Потому-то юридическая секция охотно стремилась воспринимать свою задачу «отбраковки чужеродного» как попытку «(определить) те правовые институты, которые были созданы на чисто немецкой почве благодаря современным экономическим отношениям»33.
(с) И все-таки либеральным историкам права главный вызов бросает не частное право, а право публичное, где конкурирует не германское право с римским, а историческое с естественным. Например, для разумно-правового обоснования современного конституционного строя, очевидно, нет германского эквивалента. Ведь сплоченной нации необходима конституция по образцу принятых американской и французской революциями. Конечно же, по вопросу о необходимости «всеобщего законодательства» наличествует единодушие. Начиная с Савиньи немецкие юристы и без того оказывались в роли эрзац-законодателей из неполитической сферы. Но при этом они думали о таких гражданско-правовых кодексах, как поздний BGB34, тогда как перед парламентом стояла задача лишь ратифицировать такое содержание права, которое коренилось в обычаях и привычках народа35. Пока право может черпать свою легитимность из правообразующей силы народа, для позитивного права не возникает потребности в обосновании, которая должна была исполняться парламентским законодательством с помощью демократического метода. Ведь либеральные историки права вычерчивают линию, связывающую древнегерманские тинговые общины36, деревенские собрания крестьян, коллегии шеффенов37 и сословные представительства с современными народными представительствами. Но когда либеральные историки требуют свободы прессы, основных прав юстиции и вообще основных прав в том виде, как они вскоре оказались исчерпывающим образом сформулированными в §§ 131–189 конституции, провозглашенной в церкви св. Павла, то этих прав невозможно было обосновать из германских правовых источников. Поэтому даже Райшеру в конце концов пришлось уповать на то, «что разум сам приведет к известному согласию по поводу правовых понятий»38.
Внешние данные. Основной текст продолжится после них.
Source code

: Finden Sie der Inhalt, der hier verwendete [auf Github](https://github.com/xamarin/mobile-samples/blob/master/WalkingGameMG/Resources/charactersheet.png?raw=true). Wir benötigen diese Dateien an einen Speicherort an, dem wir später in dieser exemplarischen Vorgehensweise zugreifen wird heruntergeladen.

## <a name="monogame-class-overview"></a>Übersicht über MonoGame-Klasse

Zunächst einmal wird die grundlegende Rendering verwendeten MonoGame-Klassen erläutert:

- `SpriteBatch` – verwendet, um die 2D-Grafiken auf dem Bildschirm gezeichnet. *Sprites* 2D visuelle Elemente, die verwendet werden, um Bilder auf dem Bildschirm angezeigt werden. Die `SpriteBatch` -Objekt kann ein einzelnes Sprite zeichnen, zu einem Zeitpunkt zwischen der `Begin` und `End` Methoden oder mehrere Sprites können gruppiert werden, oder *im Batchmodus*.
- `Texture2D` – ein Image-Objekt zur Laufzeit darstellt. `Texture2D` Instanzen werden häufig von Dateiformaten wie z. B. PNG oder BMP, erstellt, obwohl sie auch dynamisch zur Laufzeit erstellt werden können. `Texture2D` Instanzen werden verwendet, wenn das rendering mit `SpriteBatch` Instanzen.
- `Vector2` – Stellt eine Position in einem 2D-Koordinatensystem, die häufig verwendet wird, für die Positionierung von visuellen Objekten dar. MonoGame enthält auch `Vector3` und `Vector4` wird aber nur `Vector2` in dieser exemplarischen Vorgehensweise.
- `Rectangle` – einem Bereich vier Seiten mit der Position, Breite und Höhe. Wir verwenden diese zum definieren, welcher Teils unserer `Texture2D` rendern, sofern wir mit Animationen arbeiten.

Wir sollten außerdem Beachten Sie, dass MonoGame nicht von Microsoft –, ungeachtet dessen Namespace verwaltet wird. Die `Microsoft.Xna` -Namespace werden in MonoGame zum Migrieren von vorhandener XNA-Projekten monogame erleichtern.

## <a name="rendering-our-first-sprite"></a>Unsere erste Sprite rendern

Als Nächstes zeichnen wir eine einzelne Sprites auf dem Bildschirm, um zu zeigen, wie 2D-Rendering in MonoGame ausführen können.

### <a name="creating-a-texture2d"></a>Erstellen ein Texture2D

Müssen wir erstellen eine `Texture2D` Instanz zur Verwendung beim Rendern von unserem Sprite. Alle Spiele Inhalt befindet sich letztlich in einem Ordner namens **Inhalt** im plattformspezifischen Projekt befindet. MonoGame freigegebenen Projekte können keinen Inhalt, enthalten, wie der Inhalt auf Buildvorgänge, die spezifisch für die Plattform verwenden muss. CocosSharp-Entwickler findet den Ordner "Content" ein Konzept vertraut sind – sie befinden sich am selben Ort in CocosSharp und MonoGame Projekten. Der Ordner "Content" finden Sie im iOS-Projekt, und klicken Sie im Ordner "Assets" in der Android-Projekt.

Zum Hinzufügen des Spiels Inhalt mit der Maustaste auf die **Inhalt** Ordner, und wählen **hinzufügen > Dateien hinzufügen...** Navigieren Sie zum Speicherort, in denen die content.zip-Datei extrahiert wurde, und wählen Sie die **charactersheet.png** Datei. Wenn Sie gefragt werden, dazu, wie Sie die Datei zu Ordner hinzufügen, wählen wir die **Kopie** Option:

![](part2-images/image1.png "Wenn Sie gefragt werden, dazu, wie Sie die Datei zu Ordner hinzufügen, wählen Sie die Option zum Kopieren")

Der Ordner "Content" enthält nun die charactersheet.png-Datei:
Вновь и вновь демонстрировалось, что идея нации изначально гомогенной и отчетливо определяемой, нации как народа, обретающего свою форму в национальном государстве, плохо согласуется с универсалистскими корнями политического либерализма. Некий профессор Гаупп из Бреслау отступает еще на один шаг. Указывая на изначальный «сплав» германских народов с романскими, он намекает на вариант учения о народном духе, не имеющий отношения к идентичности. Он выступает за «развитие благородной гуманности на основе глубоко прочувствованной национальности». Он напоминает о выдвинутой Гете идее мировой литературы, сочетая ее с духом, «каковой мы сами называем опять-таки западным; этот дух в равной степени господствует и в Европе, и в Америке»39. С этой позиции еще Георг Готтфрид Гервинус написал пятитомную «Историю поэтической национальной литературы немцев» (Geschichte der poetischen National-Literatur der Deutschen. Leipzig 1835–1842).